Turquia: Praça Taksim – ao fundo o arvoredo do Parque Gezi
Por Dimitriy Sedov.
Os eventos na praça Taksim em Istambul estão sendo apresentado pela imprensa-empresa ocidental como consequência de uma decisão “ecologicamente incorreta” do governo turco, para construir num parque na cidade. Nada mais distante da realidade, e a versão jornalística levanta questões sobre os reais interesses do Ocidente na disseminação do conflito.
A verdade é que a praça em questão tem papel praticamente nenhum no conflito. O xis da questão é que, nessa operação, Recep Erdogan planeja demolir o Centro Cultural Mustafá Kemal Atatürk, ali localizado, e remover o monumento do fundador da República Turca secular.
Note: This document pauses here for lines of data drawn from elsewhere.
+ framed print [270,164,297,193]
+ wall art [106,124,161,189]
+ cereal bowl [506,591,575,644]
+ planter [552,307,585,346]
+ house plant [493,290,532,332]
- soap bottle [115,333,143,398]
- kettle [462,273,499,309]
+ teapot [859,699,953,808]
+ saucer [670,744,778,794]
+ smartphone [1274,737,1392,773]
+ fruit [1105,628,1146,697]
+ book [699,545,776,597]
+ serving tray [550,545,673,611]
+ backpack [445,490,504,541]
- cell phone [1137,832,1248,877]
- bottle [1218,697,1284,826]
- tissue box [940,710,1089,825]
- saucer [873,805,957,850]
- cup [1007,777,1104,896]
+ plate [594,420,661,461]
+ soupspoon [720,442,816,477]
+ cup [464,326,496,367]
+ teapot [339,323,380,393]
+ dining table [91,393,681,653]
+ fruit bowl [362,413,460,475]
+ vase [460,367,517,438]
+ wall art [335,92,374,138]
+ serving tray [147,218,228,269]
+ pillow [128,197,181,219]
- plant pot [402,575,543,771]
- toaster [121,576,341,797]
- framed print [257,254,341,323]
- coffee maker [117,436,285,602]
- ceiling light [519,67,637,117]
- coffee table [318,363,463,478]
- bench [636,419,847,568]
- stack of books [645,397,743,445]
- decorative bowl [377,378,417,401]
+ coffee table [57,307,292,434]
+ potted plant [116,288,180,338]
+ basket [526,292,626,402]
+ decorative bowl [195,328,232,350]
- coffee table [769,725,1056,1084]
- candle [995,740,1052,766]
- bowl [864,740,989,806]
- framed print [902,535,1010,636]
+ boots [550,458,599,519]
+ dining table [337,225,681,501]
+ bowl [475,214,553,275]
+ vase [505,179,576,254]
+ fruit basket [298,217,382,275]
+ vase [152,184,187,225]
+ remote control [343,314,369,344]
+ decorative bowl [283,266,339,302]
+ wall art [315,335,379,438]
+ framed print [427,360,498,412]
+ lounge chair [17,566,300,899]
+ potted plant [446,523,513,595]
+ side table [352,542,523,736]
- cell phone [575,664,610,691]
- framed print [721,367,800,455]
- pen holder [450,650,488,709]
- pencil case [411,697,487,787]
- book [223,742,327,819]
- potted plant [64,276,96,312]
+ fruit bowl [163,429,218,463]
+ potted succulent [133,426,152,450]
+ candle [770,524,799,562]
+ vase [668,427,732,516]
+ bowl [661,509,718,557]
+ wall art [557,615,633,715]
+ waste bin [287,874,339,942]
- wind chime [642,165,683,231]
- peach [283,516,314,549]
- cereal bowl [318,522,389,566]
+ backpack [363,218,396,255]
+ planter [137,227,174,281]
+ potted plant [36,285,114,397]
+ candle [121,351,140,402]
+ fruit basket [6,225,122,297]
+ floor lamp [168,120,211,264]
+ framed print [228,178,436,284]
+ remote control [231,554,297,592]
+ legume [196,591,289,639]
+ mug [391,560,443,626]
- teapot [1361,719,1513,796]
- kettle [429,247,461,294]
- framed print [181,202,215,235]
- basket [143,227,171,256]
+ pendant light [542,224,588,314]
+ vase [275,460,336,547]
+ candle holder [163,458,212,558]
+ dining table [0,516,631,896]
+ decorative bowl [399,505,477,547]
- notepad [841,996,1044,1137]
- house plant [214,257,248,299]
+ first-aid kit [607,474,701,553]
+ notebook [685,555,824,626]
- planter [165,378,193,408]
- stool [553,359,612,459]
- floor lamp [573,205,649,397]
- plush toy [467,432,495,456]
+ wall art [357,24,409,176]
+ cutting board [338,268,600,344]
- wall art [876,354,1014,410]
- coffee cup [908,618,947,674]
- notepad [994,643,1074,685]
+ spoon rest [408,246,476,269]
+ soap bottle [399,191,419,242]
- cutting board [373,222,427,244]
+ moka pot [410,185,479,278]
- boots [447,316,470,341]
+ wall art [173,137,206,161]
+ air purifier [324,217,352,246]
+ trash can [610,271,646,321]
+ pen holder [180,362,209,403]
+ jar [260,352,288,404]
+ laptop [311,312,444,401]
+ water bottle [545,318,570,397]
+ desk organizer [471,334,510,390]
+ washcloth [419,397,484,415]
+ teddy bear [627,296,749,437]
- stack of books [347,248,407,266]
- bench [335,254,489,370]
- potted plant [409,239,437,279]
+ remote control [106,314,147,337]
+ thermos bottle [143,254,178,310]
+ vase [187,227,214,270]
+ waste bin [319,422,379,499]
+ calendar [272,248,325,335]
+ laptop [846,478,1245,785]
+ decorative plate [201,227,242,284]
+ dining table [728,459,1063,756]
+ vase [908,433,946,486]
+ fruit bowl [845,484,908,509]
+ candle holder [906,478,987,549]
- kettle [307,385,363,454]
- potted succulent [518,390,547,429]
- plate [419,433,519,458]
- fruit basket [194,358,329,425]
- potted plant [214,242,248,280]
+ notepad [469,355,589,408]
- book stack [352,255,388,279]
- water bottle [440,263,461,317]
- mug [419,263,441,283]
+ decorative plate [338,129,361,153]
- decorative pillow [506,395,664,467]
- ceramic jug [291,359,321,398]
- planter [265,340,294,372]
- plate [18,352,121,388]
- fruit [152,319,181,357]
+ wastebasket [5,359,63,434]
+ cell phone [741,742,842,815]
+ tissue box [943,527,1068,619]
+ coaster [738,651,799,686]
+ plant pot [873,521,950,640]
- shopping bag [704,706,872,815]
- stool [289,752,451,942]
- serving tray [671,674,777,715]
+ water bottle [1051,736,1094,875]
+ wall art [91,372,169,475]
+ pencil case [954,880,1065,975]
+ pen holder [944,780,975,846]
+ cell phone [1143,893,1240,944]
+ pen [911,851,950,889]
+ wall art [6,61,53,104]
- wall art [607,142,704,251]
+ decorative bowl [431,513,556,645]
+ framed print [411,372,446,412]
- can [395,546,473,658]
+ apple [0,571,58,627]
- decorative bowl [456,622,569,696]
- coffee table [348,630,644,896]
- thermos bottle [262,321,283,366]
Em lugar do Centro Cultural, Erdogan decidiu construir uma mesquita, embora já haja uma mesquita na mesma praça, Taksim Mescid Camii.
Essa intenção, sim, uniu toda a parte secular da sociedade, nos protestos contra o primeiro-ministro. Ampla variedade de grupos comunitários, inclusive grupos antes inconciliáveis, uniram-se na oposição à política de Erdogan de ativamente destruir o legado político de Atatürk.
Claro que a islamização consistente do país ao longo dos últimos 10 anos já causava um descontentamento latente em várias forças da sociedade, antes dos atuais conflitos. O potencial de protesto foi-se acumulando gradualmente.
E quando a sociedade soube da tentativa de demolir o Centro Atatürk – símbolo da ordem secular – sobreveio a explosão.
Entre os turcos, nenhum culto é mais profundo que o que cerca o fundador da república. Poucos políticos no mundo gozam de respeito tão incondicional quanto o fundador do moderno estado turco. Só um político que se veja como “igual” a Atatürk desafiaria publicamente seu prestígio.
Centro Cultural Mustafá Kemal Atatürk
Tudo sugere que Recep Erdogan imagine-se, ele mesmo, como uma espécie de “anti-Atatürk”. Planeja feito histórico na mesma escala grandiosa, mas com o sinal trocado: quer fazer da Turquia, em vez de estado secular moderno, um estado islamista.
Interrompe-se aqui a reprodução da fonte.